Velocity of a rocket which never returns to earth

[process91]

Homework Statement

With what speed should a rocket be fired upward so that it never returns to earth? (Neglect all forces except the Earth's gravitational attraction)

Homework Equations

The ONLY thing gone over so far involving rockets is the following formula:
Let the altitude of the rocket at time t be r(t), the mass be m(t) and the velocity of the exhaust matter, relative to the rocket be c(t). Then
m(t)r''(t)=-m'(t)c(t)-m(t)g

This is in a section focusing on differential equations.

The Attempt at a Solution

Solving for r'':
r''(t) = - \frac{m'(t)}{m(t)} c(t) - g

And now I don't really know where to go. I can't operate directly on this without making some assumptions about m and c, and based on the problems that we have worked on so far the procedure was similar to this:

Assume c(t) is constant, so c(t)=-c.

Let w be the initial weight of the rocket and fuel. Let k be the rate at which fuel is consumed. Then
m(t)=\frac{w-kt}{g} and m'(t) = -\frac{k}{g}.

Now we have
r''(t)=\frac{kc}{w-kt}-g

Integrating and using the initial condition r'(0)=0:
r'(t)=-c\ln(\frac{w-kt}{w})-gt

Integrating again and using the initial condition r(0)=0:
r(t)=\frac{c(w-kt)}{w}ln(\frac{w-kt}{w})-\frac{1}{2}gt^2+ct

It seems to me that, for this question, this model will not work. No matter what, gravity will pull back down. I really think I need to use a formula for gravity dependent on r(t) in order for this to work. Incidentally, the answer in the book is 6.96 mi/sec.

 

[PeterO]

Homework Statement

With what speed should a rocket be fired upward so that it never returns to earth? (Neglect all forces except the Earth's gravitational attraction)

Homework Equations

The ONLY thing gone over so far involving rockets is the following formula:
Let the altitude of the rocket at time t be r(t), the mass be m(t) and the velocity of the exhaust matter, relative to the rocket be c(t). Then
m(t)r''(t)=-m'(t)c(t)-m(t)g

This is in a section focusing on differential equations.

The Attempt at a Solution

Solving for r'':
r''(t) = - \frac{m'(t)}{m(t)} c(t) - g

And now I don't really know where to go. I can't operate directly on this without making some assumptions about m and c, and based on the problems that we have worked on so far the procedure was similar to this:

Assume c(t) is constant, so c(t)=-c.

Let w be the initial weight of the rocket and fuel. Let k be the rate at which fuel is consumed. Then
m(t)=\frac{w-kt}{g} and m'(t) = -\frac{k}{g}.

Now we have
r''(t)=\frac{kc}{w-kt}-g

Integrating and using the initial condition r'(0)=0:
r'(t)=-c\ln(\frac{w-kt}{w})-gt

Integrating again and using the initial condition r(0)=0:
r(t)=\frac{c(w-kt)}{w}ln(\frac{w-kt}{w})-\frac{1}{2}gt^2+ct

It seems to me that, for this question, this model will not work. No matter what, gravity will pull back down. I really think I need to use a formula for gravity dependent on r(t) in order for this to work. Incidentally, the answer in the book is 6.96 mi/sec.
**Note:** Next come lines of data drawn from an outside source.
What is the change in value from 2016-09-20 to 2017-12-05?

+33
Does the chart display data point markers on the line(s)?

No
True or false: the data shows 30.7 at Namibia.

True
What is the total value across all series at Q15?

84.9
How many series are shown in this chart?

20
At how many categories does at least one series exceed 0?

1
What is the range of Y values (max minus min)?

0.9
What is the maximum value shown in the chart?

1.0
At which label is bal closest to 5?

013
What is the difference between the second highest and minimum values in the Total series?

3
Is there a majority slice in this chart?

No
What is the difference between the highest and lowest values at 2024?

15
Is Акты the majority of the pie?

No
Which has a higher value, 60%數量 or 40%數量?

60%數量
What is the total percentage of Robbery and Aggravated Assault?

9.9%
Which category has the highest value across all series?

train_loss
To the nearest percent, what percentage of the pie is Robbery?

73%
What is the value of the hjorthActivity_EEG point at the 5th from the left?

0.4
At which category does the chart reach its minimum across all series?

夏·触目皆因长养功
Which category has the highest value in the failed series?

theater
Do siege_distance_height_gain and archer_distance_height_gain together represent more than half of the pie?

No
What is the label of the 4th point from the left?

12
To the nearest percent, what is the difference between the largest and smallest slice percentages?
Try searching the topic "escape velocity" and see what you find. You could even look up escape velocity in the Index of your textbook.

 

[process91]

I did some reading on escape velocity, and it does seem that is what I need. Just to be clear - this cannot be calculated from the equations I presented, correct?

 

[Curl]

This question doesn't make sense. It matters how long the thrusters are on. If the engine can provide 1m/s velocity forever then the rocket will never return.

 

[issacnewton]

here's the derivation of escape velocity

http://en.wikipedia.org/wiki/Escape_velocity#Deriving_escape_velocity_using_calculus

 

[process91]

Yes, I agree, the question has some ambiguity. This question is in a very well respected calculus book, Apostol's Calculus Vol I. Since the answer is equal to the escape velocity for earth, I assume some outside knowledge is required (literally the only equations talking about rockets in the book are the ones I presented).

 

[PeterO]

I did some reading on escape velocity, and it does seem that is what I need. Just to be clear - this cannot be calculated from the equations I presented, correct?

I don't think so.

Note: when they did the Moon trips in 1969,70, etc, they went very close to giving the craft escape velocity, which is why they had to be aimed carefully so the moon itself would swing them round and send them back to the Earth of anything went wrong - like with Apollo 13.